A final section on immediate issues undercuts the collection's quality. Tennessee Technological University professor Michael Gunter's examination of the implication for Turkey of formal Kurdish federalism also disappoints, as it rehashes history but does not address mutual security, trade, and Tigris River water allocation. Peter Galbraith, a paid consultant to the Kurdistan Regional Government, lambastes the Bush administration, discounts Iraqi nationalism, misrepresents Iraqi Arab arguments, and is generally more Kurdish nationalist than many Iraqi Kurds.
Examining lessons learned from the U.S. military's occupation of Iraq, Kings College research fellow Karin von Hippel points out the need for greater coordination between civilian and military planning and also urges nongovernmental organizations to abandon their hostility to the military.
The Future of Kurdistan in Iraq offers a mixed assortment. It helps elucidate the federalist debate but some authors allow their sympathy for the Kurds to trump their analysis. Missing is any treatment of Iraqi Arab or Turkmen perspectives on Kurdish federalism. Despite these weaknesses, the collection offers a useful handbook as Iraqis determine their future.

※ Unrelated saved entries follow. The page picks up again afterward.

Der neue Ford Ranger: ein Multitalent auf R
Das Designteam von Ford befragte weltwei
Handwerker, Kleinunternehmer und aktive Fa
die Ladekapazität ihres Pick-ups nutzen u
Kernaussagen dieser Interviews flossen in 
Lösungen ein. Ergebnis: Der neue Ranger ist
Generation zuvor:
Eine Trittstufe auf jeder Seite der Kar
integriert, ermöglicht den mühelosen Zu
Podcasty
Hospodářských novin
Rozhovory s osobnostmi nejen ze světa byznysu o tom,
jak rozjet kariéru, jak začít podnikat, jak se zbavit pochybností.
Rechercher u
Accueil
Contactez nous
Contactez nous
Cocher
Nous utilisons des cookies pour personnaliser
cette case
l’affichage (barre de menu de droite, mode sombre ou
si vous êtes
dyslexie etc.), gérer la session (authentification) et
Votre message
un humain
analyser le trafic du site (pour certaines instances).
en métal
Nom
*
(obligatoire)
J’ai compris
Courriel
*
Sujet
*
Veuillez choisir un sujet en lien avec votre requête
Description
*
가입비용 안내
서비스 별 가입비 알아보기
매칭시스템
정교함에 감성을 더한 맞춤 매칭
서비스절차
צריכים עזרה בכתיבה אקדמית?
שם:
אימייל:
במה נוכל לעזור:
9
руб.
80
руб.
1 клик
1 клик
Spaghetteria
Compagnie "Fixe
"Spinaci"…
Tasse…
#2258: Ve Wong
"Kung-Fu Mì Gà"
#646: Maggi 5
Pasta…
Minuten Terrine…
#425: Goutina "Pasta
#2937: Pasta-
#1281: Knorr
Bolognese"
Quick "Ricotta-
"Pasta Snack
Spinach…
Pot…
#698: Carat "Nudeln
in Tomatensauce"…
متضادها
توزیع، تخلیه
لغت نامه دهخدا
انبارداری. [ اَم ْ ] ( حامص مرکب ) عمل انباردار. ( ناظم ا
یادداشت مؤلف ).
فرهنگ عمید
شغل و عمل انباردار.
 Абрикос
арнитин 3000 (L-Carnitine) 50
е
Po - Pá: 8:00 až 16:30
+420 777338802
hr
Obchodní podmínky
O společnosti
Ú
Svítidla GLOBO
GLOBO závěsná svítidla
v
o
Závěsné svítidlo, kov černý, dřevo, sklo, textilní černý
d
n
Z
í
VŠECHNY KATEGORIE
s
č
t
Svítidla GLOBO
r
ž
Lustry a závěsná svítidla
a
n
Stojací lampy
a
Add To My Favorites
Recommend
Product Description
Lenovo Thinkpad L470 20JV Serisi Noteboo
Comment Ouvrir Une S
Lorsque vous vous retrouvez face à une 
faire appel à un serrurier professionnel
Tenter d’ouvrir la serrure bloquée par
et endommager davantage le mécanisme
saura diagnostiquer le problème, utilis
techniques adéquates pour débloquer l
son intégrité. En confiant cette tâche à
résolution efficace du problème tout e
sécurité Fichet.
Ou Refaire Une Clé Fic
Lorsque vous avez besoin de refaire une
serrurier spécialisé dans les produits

Middle East Quarterly, Spring 2006
I've reread the chapter but my assessment stands. The first two-thirds of Michael M. Gunter's essay contains little new and the concluding three pages-which he writes here to defend-elucidate little about the Iraqi Kurdish-Turkish interplay. In part, that is because, rather than discussing this on its own terms, Gunter views it in the context of Turkey's drive for European Union membership.
Discussion of the postwar period falls short in several ways. There are no facts or figures related to Turkish-Iraqi Kurdish economic relations. He ignores too many issues. Is it not important that the Patriotic Union of Kurdistan awarded oil exploration rights to two Turkish companies and asked another to build Sulaymaniya University's new campus? Was the decision purely economic, or was there a political component? What did the independent Kurdish media say?
Gunter quotes influential Turkish journalist Ilnur Cevik as praising cooperation but neglects to mention that Cevik quit as editor of the Turkish Daily News after his construction company won the contract to build the Sulaymaniya airport and a new Kurdish parliament complex. How many Turkish businessmen
followed Cevik's path? What is the proportion of Turkish investment in Iraqi Kurdistan? How important is Iraqi Kurdistan
for Turkish business? How has trade moderated politics in Iraqi Kurdistan? In Turkey? Does the intertwining of economies give the
Turkish government more leverage or less? Might it dampen Iraqi Kurdish demands for independence? How does Kurdish autonomy
affect Tigris River water allocation? Gunter does not say.
In another forum, Gunter's essay would be useful but it falls short as a chapter in a book on The Future of Kurdistan in Iraq.